Ese era su encanto

Tras una tentativa fallida en tierras leonesas, mi tierra nativa, dimos, al fin, hace ya treinta y cinco años, con una casa en la que se convertiría nuestra tierra de adopción, Extremadura. La casa de la vida. La buscábamos en un pueblo y pequeña, pero resultó grande, vieja y en mitad del campo. En realidad era una ruina, más que grande era destartalada y, sí, era solitaria. Pero no tanto como para no tener a menos de un kilómetro a un vecino que vivía en otra no menos vieja, grande y solitaria, celada por olivos y seculares alcornoques, como también la nuestra. Aquel vecindaje fue providencial y una de las mejores cosas que nos hayan sucedido.

Hombre estricto para consigo mismo, su inclinación era la de comprender a todos

Muy desde el principio comprendimos que aquel hombre era una persona especial. Cautivaba, en primer lugar, su idioma. Claro que la sintaxis sólo tiene valor, al menos para mí, si se sustenta en sólidos y nobles principios humanos, como los de Sancho y don Quijote. Nuestro vecino se parecía también a ellos dos en su amor a las historias y al coloquio. El que hemos mantenido con él durante estos años, un precioso regalo del azar, ha llegado a su fin. Cuando en una ocasión le confesé que anotaba en una libreta muchas de las palabras que decía, sus giros y refranes, le chocó sobremanera: “Para los dicharachos que digo...”. Le extrañaba que alguien como yo se interesara por alguien que, como él, apenas había pasado por la escuela: “Cuando me puse con mi padre con la yunta tenía once o doce años, y no era quién a poner el cabezal a las bestias”. El último verdadero hombre de campo que hayamos conocido, Manuel Gómez Bonilla, acaba de morir y podrían decirse de él todas y cada una de las virtudes que Jorge Manrique enumeró en sus célebres Coplas con ocasión de la muerte de su padre.

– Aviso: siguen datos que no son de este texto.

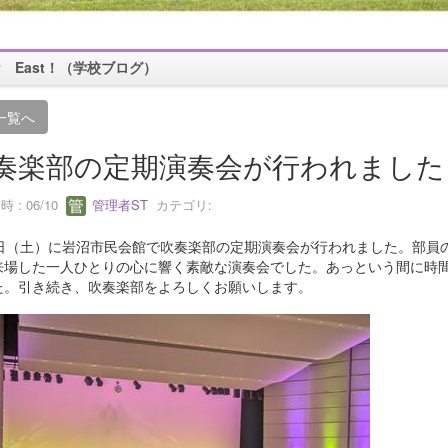
oy East！（学校ブログ）
一覧へ
奏楽部の定期演奏会が行われました
 : 06/10
管理者ST
カテゴリ:
6日（土）に岩沼市民会館で吹奏楽部の定期演奏会が行われました。部員
来場した一人ひとりの心に響く素敵な演奏会でした。あっという間に時間
た。引き続き、吹奏楽部をよろしくお願いします。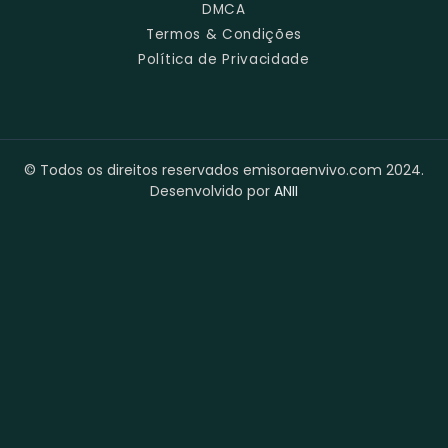
DMCA
Termos & Condições
Política de Privacidade
© Todos os direitos reservados emisoraenvivo.com 2024.
Desenvolvido por
ANII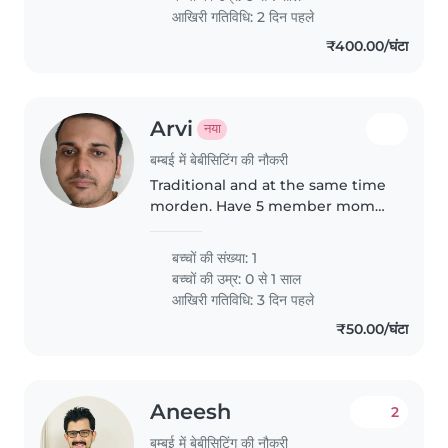
आखिरी गतिविधि: 2 दिन पहले
₹400.00/घंटा
Arvi
नया
बम्बई में बेबीसिटिंग की नौकरी
Traditional and at the same time
morden. Have 5 member mom
dad me and my wife and child
बच्चों की संख्या: 1
बच्चों की उम्र:
0 से 1 साल
आखिरी गतिविधि: 3 दिन पहले
₹50.00/घंटा
Aneesh
2
बम्बई में बेबीसिटिंग की नौकरी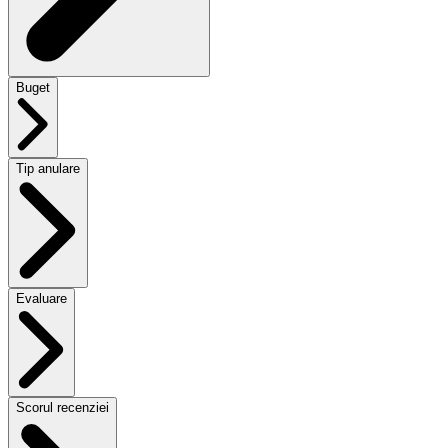
Buget
Tip anulare
Evaluare
Scorul recenziei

Siendo un hombre estricto para consigo mismo, su inclinación era la de comprender a todos. De su propio padre decía “que tenía el vicio de fumar, ese era su encanto” (lo que le ­encantaba). Hojeo ahora esa libreta, y me digo: su idioma ­vivísimo y actual, tan expresivo y primitivo, nos salvará. “La vida es un engaño manifiesto”, solía repetir también ante las ­grandes desgracias, pero lo cierto es que su encanto fue la vida, el ser cabal como el descabalado don Quijote y el ser dicharachero como Sancho, y así lo prueba el amor que les tuvo a las palabras.